Tuesday, 11 October 2005

How environmentally friendly is Public Transport?

Every time I drive to Norwich I pass a bus either travelling to or from the city. And it is invariably nearly empty. A big, double decker bus, with two or three passengers. How can this be environmentally sensible?

There is a sort of mantra that goes along the lines "buses and trains good for the environment, cars and aeroplanes bad. Private transport bad, public transport good." But hang on, aeroplanes are public transort, every bit as much as buses. And on all the flights I have been on recently, there have not been many empty seats.

I also read somewhere (I have forgotten where) that some modern trains are now so heavy, and carry relatively fewer passengers, that they are less energy efficient than a private car with four passengers.

While I am sure that public transport makes sense in urban areas, I am equally certain that it is not environmentally friendly in rural areas. Huge empty buses lumbering around tiny country lanes, do not make sense, and are only viable because of the subsidies given by local councils.

Another fact that the green movement is ignoring when constantly pressing for more and better public transport, is that this simply encourages people to make more and more uneccessary journeys. Cheap efficient public transport makes it possible for people to live further and further from their place of work. And it makes it possible to travel more frequently. Airlines such as Easy Jet and Ryan Air demonstrate this very clearly and simply. Their flights are nearly always full, because they are so cheap -- or you caould express that the other way round. But the net result is that people now travel more frequently, and further afield. There is no difference in the economics of this phenomenon, between airlines and trains, it's just that we are more readily concious of the effects it has had in the airline industry.

Like so many aspects of the energy debate we are actually ignoring many of the fundamental realities. Perhaps the most fundamental of them all is that while energy is cheap, we will continue to use is. Cheap air travel is possible, because the tax on aviation fuel is less than that on car fuel. But beyond that, the other fundamental reality is that we, in the UK are, relative to most of the world, wealthy. We have large disposable incomes, that are not needed for survival. Food is cheap, and once we have paid for the bare essentials in life, we still have, on average a lot left over. Shopping has become a leisure pursuit, an end in itself (sad, but true). And virtually everything we spend our money on has energy implications. And while the world's population continues to soar, there is no possibility of energy consumption falling. And no possibility of controlling greenhouse gas emissions. That is why preserving natural habitats is SO important. Every acre we save is one less contribution to global warming, but it is also one more step to preserving something for the future. One day the world's human population will crash. It's not if, it's when (to quote health experts discussing bird 'flu'). It may not be in my life time, but it will crash. I want to see as much of the natural world left behind for the time after that crash.


  1. Most buses I see in London are quite full - and although a 1953 Routemaster does about 16 miles to the gallon (about the same as a 2005 volvo SUV) if they carry more than 4 passengers they're more efficient than a private car.
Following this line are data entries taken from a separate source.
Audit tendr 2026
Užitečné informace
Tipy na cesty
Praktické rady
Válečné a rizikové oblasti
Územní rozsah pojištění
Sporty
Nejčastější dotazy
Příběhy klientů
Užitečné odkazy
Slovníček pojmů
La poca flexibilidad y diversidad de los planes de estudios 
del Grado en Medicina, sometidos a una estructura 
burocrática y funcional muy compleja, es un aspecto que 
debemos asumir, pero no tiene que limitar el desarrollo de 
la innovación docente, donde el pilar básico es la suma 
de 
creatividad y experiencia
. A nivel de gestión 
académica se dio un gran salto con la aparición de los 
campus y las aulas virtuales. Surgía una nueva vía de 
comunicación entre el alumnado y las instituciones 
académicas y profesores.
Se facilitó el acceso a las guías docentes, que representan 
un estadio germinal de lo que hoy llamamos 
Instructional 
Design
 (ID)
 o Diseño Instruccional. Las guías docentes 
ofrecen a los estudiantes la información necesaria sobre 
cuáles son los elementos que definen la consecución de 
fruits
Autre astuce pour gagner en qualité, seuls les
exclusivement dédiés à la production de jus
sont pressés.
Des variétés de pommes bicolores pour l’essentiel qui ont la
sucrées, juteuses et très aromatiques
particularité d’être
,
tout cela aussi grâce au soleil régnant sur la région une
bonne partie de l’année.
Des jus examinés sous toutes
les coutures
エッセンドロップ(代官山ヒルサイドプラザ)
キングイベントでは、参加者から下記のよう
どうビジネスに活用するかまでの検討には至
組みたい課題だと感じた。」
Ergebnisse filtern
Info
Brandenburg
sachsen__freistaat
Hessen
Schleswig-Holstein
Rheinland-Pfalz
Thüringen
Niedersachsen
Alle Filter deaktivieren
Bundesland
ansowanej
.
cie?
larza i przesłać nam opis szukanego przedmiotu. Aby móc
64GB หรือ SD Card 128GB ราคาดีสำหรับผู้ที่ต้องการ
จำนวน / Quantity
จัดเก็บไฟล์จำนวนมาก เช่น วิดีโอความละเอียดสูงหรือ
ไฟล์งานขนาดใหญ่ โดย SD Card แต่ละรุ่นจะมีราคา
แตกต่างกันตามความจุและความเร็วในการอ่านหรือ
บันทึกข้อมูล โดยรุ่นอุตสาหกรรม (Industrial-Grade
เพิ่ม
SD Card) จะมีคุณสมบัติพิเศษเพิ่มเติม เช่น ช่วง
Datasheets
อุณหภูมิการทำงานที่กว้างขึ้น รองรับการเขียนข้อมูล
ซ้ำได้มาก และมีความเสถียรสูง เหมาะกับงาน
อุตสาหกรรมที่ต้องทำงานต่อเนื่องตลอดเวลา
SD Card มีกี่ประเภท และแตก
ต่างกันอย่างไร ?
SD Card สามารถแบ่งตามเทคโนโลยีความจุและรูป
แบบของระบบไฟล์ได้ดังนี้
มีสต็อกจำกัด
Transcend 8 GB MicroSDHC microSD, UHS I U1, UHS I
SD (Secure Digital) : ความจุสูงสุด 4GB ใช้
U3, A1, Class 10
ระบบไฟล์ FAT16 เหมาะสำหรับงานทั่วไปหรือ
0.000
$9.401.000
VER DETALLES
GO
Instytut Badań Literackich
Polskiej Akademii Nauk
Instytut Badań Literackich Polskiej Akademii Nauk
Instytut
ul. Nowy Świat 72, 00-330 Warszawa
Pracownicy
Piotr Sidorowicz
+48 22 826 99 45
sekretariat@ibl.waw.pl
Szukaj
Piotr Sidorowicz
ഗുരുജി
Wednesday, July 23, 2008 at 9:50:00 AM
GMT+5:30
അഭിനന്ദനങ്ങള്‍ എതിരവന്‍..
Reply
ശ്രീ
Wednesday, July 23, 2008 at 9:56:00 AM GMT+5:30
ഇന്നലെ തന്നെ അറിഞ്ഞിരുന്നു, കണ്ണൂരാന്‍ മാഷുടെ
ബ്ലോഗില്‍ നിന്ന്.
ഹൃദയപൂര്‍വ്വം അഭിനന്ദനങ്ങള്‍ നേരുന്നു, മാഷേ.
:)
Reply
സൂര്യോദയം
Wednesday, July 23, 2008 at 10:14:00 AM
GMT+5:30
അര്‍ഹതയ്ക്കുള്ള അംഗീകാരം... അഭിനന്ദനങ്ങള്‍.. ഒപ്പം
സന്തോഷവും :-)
Even night buses I've got at unsociable hours have been at least half full.

    Recent news stories indicate that passenger numbers on trains are increasing:


    And trains are still regarded as the most fuel efficient way of moving people around - second only to boats.

    Although cheap flights are proving very popular, the only reason they can charge so little for flights is that they don't have to pay VAT on fuel - a government subsidy of about 7 billion pounds a year. Train companies have to pay tax on fuel - even low grade diesel.

    Sadly public transport in the countriside remains unpopular - largely thanks to lack of frequent services and high car ownership.

  2. I did say that urban public transport makes sense (environmentally). But what I am saying is that while there are good social reasons for public transport in rural areas, the environmental arguments are weak.
    And what no one seems to address is the fact that the more efficient public transport becomes, the further people travel.

  3. I forgot, aren't Routemasters being forcibly retired, and replaced by buses that are only half as fuel efficient?

  4. Make public transport government run (or even better perhaps; community run) instead of privately owned, increase the frequency of service in rural areas (perhaps by replacing large buses by several smaller ones) and adjust the pricing so that shorter journeys are more cost effective than longer ones.

    Oh, and make car use more expensive and cab fares cheaper.

    There, sorted!

    (I don't think most people would travel as far as they do to work given the choice. One of the problems is that many industries seem to be located in small areas - e.g. UK's Silicon Valley. Also, because almost everyone onws a car shops and businesses have been able to relocate to where rent is cheaper - i.e. miles away from towns and villages.)

  5. But what you are suggesting is a return to socialist values. There won't be any profit for the individual in such a scheme. A nice idea, but not likely to happen.